• [AIM OF THE EXERCISE]: Below is a listing. Set down exactly the lines from the one containing "thumb ip: (125, 116)" through the one containing "pinky tip: (92, 199)", both ends included, and leave out the rest.

• [INPUT DATA]:

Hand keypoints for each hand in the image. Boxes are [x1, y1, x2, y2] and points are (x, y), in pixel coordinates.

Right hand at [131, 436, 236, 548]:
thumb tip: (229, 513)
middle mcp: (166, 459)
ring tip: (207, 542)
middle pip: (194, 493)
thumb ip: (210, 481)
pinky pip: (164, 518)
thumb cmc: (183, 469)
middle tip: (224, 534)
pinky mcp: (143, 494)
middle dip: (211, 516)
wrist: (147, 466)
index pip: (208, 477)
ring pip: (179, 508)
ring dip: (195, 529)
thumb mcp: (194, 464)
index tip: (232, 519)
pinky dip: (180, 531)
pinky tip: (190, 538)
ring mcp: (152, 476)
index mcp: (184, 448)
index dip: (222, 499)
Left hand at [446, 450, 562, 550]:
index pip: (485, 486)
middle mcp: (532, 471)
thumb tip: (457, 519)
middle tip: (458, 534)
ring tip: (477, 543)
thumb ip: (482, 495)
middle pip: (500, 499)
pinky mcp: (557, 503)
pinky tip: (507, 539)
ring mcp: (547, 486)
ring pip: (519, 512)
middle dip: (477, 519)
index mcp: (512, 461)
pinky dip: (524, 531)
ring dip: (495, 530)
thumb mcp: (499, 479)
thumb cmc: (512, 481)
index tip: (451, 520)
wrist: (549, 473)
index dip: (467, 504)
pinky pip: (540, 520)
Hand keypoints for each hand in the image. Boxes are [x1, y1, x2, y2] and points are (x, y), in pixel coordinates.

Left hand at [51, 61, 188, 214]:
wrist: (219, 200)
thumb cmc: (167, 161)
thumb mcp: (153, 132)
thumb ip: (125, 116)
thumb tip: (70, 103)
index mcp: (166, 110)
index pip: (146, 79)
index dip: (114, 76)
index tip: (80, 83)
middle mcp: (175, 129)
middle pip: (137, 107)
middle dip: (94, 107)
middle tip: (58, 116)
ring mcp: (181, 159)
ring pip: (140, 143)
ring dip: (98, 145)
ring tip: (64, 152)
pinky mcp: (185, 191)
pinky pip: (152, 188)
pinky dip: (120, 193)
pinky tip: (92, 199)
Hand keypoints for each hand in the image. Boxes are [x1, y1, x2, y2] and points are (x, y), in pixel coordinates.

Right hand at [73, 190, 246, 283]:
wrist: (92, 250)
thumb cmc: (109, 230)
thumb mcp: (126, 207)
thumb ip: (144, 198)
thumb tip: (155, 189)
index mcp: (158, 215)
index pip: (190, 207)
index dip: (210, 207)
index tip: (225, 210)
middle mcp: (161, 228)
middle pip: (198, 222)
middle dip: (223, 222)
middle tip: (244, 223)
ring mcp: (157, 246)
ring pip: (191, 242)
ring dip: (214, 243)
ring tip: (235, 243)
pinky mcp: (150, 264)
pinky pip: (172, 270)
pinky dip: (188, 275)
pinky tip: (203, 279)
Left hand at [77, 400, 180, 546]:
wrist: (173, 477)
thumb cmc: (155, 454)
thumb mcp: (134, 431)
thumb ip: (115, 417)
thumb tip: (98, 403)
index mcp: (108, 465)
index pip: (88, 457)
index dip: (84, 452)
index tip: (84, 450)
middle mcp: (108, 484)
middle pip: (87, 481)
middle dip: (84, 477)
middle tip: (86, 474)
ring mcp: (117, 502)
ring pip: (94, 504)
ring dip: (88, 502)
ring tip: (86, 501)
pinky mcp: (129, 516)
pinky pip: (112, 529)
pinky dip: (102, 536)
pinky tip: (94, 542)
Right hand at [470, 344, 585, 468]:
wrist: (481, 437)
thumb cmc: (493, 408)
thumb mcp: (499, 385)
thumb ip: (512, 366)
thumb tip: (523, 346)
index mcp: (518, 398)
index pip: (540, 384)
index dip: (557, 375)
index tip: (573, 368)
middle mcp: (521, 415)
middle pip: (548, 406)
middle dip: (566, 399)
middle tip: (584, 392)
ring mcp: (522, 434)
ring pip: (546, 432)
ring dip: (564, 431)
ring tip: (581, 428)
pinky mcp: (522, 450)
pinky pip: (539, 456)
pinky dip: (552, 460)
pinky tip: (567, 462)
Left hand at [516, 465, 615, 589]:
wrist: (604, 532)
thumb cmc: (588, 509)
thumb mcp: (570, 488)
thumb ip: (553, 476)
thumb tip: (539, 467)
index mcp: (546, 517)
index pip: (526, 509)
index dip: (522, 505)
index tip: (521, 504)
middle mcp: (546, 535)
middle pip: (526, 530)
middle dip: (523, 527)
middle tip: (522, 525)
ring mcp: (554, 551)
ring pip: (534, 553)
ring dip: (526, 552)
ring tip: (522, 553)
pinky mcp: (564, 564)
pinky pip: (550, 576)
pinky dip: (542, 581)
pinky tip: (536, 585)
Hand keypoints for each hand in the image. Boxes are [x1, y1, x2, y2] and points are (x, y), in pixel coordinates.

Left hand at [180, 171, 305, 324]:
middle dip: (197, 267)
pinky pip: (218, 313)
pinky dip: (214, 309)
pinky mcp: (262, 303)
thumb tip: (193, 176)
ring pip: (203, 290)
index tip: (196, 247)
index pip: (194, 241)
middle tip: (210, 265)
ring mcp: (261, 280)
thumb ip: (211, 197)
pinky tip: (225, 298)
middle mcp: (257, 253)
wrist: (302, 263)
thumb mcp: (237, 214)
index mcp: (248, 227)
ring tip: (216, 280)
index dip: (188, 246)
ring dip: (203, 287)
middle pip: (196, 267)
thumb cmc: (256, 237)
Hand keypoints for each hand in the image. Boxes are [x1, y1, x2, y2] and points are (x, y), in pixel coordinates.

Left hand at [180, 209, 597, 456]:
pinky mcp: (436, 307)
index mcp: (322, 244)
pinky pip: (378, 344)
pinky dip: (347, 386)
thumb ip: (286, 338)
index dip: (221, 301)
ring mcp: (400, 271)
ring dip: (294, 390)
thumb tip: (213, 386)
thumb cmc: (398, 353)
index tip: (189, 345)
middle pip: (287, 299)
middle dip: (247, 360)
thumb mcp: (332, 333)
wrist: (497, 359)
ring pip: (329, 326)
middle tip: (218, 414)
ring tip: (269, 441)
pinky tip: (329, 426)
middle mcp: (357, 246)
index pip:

• [RESPONSE TO THIS EXERCISE]:
thumb ip: (125, 116)
thumb tip: (70, 103)
index mcp: (166, 110)
index pip: (146, 79)
index dip: (114, 76)
index tip: (80, 83)
middle mcp: (175, 129)
middle pip: (137, 107)
middle dip: (94, 107)
middle tip: (58, 116)
ring mcp: (181, 159)
ring pip: (140, 143)
ring dip: (98, 145)
ring tip: (64, 152)
pinky mcp: (185, 191)
pinky pip: (152, 188)
pinky dip: (120, 193)
pinky tip: (92, 199)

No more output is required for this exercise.